Airbnb, the home-sharing business, is being targeted because of repeated claims about the “social responsibility” it practices in its business model.

The Beijing Winter Olympics open on February 4, 2022.

Associated Press received the open letter sent on Tuesday to Airbnb CEO Brian Chesky. The letter argues that Airbnb is trying to drive tourism in China at the expense of Uyghurs and Tibetans who cannot travel freely in the country.

“Airbnb is also glossing over China’s horrifying human rights record and normalizing to the public what is recognized under international law as a deeply restrictive environment,” the letter said. “Airbnb should not be encouraging a wider tourist industry to be supported and allowed to flourish at the expense of Uyghur and Tibetan rights.”
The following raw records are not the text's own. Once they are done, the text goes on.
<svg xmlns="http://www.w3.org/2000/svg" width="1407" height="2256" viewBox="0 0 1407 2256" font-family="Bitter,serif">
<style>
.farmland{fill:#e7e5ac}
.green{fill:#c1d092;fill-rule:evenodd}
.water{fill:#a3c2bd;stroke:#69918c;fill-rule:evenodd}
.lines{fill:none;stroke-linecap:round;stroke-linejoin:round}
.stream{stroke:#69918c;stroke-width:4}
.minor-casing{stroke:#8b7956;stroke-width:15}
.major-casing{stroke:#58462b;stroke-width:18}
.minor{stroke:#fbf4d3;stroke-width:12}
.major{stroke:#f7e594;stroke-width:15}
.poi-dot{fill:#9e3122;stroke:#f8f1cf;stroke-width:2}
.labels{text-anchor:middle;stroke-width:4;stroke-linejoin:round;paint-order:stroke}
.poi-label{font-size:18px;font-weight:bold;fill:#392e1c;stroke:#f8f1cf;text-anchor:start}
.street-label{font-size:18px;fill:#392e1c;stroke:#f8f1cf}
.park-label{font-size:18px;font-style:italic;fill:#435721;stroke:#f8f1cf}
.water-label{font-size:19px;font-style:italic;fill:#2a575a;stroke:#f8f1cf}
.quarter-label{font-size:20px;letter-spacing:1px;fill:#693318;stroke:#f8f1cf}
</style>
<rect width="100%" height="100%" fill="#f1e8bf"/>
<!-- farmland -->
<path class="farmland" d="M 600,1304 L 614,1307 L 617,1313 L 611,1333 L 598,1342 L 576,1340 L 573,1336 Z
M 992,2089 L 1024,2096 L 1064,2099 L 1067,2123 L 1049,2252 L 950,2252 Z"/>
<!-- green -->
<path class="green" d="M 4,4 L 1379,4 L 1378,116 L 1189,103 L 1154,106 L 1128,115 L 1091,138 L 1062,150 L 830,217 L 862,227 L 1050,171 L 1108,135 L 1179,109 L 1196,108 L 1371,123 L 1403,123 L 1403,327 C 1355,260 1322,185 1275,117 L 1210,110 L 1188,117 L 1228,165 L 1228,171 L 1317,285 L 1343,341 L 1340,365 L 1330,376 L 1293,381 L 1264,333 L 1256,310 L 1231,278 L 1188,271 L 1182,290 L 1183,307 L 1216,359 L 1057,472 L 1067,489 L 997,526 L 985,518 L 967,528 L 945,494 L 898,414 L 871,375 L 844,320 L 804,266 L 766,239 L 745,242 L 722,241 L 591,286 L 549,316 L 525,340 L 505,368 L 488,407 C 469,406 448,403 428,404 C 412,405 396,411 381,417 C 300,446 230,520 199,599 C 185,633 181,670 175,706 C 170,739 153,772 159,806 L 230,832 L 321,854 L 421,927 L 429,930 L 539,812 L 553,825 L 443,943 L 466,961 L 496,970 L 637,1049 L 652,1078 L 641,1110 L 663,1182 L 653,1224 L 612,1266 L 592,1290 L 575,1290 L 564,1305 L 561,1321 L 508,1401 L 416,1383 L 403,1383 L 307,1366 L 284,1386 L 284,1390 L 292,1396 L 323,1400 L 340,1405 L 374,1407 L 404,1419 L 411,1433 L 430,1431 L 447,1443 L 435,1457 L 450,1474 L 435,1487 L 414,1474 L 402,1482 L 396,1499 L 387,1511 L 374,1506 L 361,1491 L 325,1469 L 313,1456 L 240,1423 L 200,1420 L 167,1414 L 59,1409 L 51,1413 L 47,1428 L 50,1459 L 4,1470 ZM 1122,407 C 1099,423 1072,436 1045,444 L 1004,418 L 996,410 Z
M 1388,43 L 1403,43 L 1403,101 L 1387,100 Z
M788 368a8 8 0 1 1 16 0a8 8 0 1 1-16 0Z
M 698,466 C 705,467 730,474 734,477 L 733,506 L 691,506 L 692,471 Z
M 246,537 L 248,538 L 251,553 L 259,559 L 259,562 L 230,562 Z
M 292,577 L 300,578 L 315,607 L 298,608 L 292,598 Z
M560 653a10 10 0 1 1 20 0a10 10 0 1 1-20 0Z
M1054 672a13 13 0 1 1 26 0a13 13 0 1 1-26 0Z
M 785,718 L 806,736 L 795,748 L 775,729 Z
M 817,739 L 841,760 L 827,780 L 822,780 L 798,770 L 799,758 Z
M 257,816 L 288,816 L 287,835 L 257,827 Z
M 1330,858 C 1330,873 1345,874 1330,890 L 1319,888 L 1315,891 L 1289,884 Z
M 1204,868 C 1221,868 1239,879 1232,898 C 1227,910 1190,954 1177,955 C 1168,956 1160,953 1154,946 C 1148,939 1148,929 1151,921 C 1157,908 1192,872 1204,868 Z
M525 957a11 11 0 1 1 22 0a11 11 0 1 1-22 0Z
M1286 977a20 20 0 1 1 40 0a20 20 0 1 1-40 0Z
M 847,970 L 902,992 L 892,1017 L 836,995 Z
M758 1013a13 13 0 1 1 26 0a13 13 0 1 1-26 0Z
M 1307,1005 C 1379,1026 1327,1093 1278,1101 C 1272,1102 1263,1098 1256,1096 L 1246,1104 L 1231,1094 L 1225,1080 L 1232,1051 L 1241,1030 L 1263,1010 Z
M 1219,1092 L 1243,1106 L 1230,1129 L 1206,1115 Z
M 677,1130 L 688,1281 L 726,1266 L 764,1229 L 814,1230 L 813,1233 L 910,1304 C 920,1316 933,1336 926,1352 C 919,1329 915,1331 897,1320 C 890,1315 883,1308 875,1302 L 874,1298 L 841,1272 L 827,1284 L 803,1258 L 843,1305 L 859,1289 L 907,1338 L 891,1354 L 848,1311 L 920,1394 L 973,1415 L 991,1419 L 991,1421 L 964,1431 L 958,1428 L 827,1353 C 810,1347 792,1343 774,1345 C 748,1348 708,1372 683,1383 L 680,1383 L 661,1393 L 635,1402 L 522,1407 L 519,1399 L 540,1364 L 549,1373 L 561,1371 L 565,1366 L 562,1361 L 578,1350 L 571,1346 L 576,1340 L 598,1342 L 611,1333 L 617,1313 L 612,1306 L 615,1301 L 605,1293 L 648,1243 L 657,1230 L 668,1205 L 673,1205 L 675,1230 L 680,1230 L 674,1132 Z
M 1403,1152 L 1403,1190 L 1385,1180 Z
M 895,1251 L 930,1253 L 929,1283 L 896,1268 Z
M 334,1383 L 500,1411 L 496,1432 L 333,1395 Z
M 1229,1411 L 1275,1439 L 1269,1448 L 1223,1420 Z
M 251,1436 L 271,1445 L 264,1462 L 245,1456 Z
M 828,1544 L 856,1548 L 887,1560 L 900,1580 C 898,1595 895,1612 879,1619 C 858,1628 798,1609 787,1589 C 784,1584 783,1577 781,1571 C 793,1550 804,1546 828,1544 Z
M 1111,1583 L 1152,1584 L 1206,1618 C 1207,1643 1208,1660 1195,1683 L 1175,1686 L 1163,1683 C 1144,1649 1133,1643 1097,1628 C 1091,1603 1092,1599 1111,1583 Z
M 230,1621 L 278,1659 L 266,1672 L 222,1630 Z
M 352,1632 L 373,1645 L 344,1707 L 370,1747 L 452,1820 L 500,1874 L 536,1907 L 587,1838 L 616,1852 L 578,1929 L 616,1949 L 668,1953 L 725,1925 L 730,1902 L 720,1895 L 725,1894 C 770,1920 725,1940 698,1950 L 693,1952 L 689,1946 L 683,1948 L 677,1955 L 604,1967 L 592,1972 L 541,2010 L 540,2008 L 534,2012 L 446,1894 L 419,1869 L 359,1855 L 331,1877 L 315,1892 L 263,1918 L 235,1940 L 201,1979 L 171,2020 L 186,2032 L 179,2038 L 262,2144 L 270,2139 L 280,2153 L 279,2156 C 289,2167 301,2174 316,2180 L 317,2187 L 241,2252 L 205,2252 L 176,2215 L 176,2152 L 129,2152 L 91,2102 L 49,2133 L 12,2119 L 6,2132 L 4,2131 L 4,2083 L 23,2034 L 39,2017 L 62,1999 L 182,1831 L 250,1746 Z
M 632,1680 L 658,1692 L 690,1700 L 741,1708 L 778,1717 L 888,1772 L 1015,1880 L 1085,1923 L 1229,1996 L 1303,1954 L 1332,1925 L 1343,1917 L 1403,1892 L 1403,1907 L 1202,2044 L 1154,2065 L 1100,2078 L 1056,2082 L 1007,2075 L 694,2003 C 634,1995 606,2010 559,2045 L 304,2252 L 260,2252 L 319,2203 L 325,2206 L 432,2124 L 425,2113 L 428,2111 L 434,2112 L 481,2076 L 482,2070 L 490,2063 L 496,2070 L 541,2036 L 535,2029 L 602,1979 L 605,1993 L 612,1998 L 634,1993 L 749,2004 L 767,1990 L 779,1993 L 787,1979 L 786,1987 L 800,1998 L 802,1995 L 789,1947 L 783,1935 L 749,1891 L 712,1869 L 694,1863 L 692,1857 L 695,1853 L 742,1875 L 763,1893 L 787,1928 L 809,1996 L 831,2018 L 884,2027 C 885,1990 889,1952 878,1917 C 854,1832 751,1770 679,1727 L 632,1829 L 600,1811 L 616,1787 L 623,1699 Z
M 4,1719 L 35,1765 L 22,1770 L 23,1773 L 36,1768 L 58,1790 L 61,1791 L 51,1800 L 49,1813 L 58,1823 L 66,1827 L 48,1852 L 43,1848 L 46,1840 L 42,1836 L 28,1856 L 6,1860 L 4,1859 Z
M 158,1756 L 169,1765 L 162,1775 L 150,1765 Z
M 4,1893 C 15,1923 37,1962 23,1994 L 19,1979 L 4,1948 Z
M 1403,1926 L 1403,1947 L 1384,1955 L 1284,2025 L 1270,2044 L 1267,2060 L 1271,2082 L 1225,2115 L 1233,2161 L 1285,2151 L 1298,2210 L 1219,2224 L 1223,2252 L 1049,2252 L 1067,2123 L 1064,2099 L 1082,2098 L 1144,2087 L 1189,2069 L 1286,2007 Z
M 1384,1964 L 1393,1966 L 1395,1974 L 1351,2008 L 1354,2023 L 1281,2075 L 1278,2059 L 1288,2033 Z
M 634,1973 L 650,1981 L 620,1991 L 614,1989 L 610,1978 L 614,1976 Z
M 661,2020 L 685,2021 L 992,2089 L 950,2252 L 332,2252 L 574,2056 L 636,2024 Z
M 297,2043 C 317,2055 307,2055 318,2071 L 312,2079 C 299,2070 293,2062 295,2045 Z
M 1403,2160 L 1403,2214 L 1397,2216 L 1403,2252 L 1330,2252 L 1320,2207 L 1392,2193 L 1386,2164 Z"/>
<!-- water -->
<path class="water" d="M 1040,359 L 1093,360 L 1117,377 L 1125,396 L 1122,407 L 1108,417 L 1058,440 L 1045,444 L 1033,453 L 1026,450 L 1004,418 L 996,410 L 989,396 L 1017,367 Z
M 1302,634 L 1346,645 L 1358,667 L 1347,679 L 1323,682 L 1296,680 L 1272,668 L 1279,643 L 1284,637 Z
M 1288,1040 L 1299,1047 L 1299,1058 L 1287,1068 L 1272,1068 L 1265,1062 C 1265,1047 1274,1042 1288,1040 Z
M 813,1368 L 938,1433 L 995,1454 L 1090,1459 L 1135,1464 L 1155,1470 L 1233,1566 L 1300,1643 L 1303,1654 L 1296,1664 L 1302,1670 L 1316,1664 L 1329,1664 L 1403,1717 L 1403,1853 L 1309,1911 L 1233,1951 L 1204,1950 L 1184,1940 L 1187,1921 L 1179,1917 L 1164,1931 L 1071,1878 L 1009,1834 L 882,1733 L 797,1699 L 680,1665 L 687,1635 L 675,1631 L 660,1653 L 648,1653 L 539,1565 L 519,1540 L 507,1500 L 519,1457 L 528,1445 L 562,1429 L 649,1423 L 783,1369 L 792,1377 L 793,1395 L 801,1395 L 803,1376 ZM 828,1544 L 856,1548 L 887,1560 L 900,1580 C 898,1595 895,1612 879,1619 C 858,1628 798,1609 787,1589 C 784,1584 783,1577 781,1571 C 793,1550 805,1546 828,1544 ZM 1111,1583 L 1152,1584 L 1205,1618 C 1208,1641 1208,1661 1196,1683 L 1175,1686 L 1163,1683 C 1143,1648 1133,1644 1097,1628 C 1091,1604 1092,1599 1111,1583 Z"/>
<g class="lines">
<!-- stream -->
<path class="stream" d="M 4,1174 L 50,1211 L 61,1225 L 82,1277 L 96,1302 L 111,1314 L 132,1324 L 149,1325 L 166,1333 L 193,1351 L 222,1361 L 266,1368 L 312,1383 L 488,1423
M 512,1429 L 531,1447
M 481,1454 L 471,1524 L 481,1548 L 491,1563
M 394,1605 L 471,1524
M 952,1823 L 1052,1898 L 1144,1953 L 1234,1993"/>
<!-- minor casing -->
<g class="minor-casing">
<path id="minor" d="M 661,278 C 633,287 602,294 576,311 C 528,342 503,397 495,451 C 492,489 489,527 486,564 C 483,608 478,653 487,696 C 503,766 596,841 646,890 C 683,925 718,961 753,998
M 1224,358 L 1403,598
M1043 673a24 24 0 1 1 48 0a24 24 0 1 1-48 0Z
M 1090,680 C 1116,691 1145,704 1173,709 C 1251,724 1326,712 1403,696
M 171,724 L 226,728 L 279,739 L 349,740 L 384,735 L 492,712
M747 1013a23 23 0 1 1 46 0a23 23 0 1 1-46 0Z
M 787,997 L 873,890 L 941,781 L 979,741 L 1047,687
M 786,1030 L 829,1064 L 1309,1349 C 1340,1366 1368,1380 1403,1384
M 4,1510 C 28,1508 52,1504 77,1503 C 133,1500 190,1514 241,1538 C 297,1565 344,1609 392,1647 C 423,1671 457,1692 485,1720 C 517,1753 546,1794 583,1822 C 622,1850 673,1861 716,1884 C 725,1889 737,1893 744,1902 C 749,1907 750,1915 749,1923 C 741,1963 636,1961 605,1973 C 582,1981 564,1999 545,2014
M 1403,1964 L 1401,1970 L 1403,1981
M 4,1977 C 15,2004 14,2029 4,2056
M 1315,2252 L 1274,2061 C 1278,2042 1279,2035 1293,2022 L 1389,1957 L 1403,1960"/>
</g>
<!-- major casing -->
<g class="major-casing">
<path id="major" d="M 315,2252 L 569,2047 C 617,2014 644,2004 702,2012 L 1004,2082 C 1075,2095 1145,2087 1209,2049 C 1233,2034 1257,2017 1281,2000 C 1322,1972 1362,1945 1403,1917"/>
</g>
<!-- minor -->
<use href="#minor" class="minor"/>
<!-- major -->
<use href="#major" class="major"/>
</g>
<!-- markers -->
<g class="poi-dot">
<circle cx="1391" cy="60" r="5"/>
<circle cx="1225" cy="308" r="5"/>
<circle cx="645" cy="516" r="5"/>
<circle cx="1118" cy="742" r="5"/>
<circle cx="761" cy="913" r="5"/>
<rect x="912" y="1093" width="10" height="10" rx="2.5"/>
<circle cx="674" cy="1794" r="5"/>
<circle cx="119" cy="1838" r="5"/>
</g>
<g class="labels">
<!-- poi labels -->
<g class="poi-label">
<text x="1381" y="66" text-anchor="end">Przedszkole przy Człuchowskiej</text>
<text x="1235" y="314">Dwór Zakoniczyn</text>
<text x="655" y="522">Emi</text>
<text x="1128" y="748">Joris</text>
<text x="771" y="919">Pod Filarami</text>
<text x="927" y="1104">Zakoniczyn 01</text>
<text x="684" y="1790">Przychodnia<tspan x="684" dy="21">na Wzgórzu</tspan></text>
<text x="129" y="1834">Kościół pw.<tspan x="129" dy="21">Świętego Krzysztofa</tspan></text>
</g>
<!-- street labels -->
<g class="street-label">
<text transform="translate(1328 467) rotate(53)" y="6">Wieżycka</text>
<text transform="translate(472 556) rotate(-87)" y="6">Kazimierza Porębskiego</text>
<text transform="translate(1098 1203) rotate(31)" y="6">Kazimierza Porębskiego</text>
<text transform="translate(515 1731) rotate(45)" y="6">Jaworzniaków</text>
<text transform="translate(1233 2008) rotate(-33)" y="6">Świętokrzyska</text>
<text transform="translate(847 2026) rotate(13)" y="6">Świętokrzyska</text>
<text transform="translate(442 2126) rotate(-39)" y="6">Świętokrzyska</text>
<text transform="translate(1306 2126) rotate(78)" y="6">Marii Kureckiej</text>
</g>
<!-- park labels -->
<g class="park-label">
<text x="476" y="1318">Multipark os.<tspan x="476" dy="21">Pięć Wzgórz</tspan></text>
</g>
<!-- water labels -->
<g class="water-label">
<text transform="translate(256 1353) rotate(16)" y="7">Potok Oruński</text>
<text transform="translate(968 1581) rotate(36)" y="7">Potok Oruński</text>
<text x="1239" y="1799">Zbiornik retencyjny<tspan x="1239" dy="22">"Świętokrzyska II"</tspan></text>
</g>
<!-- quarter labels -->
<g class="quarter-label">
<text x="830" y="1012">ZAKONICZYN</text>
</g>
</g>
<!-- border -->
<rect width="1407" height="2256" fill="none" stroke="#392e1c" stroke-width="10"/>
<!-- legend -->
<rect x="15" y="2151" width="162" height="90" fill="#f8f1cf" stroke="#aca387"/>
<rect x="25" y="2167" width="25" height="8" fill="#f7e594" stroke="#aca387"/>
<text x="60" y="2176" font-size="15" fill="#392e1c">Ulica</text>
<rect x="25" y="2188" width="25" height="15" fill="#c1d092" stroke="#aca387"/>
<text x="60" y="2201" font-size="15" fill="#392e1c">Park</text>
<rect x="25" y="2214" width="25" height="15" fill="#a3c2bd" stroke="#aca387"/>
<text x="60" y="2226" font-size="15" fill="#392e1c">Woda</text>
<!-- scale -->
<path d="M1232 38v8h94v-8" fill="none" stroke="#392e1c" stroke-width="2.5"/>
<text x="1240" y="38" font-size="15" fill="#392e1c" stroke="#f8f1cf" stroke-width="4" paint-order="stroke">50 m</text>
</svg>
The top 15 sponsors paid the IOC about $1 billion in cash or services in the last complete, four-year Olympic cycle, to be associated with the games. Airbnb signed up in November of 2019.

Rights groups are trying to pressure IOC sponsors and are pushing for a diplomatic boycott of the games — or even a hard boycott—to call attention to alleged abuses against Uyghurs, Tibetans, and residents of Hong Kong.

China says “political motives” underlie the boycott effort. The Chinese describe the detention camps in Xinjiang as vocational centers.

“China firmly rejects the politicization of sports and opposes using human rights issues to interfere in other countries’ internal affairs,” foreign ministry spokesman Zhao Lijian said earlier this month. He said an effort at a boycott “is doomed to failure.”